Covered for four hours straight without commentary by the big three U.S. networks, the entire banquet proved to be the ultimate combination of dining and diplomacy. Nixon, the once ardent anti-Communist ironically quoted Chairman Mao by asking both countries to “Seize the Day. Seize the hour.” And as the two sides clinked their glasses in friendship, the Chinese Red Army band performed a rendition of both “America the Beautiful” and the U.S. National Anthem to an audience of millions watching live on TV. This in addition to a close-up shot of the president using chopsticks had undoubtedly convinced a majority of Americans that the visit was a rousing success. Despite being just the first night of a seven-day trip, the symbolic image of two former adversaries breaking bread proved to be more powerful than any treaty, agreement, or communiqué signed later on.

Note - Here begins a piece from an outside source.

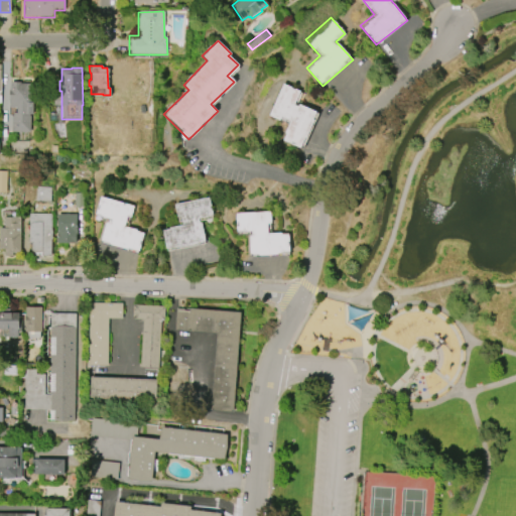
[(30,114),(29,132),(11,131),(12,115),(13,115),(13,112),(16,112),(16,108),(9,107),(10,81),(19,82),(19,83),(30,83),(29,102),(32,102),(32,114),(30,114)]
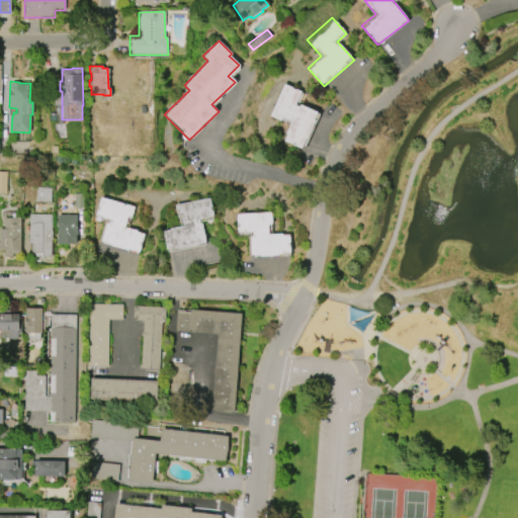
[(282,84),(303,92),(297,103),(320,113),(305,150),(281,141),(288,123),(269,114),(282,84)]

Writing in his diary the next day, H.R. Haldeman, the president’s trusted chief-of-staff was more than pleased with how the media presented the entire evening. “The network coverage … of the banquet period was apparently very impressive and they got all the facts the P (President Nixon) wanted, such as his use of chopsticks, his toasts, Chou’s toast, the P’s glass-clinking,” wrote Haldeman. According to Nixon biographer Conrad Black, his trip had registered the highest U.S. public recognition of any event in the history of the Gallup poll. And in the days and months after Nixon’s visit, Chinese restaurants in the U.S. were mobbed by foodies seeking out “authentic” Chinese cuisine like the Peking duck they saw the president eating on TV according to Andrew Coe, author of Chop Suey: A Cultural History of Chinese Food in the United States.
Call it “chopstick diplomacy,” “Maotai statecraft” or “dining for Détente,” but in the end, Richard Nixon had proved that the power of food could win over the public at large as he tore down the Bamboo Curtain.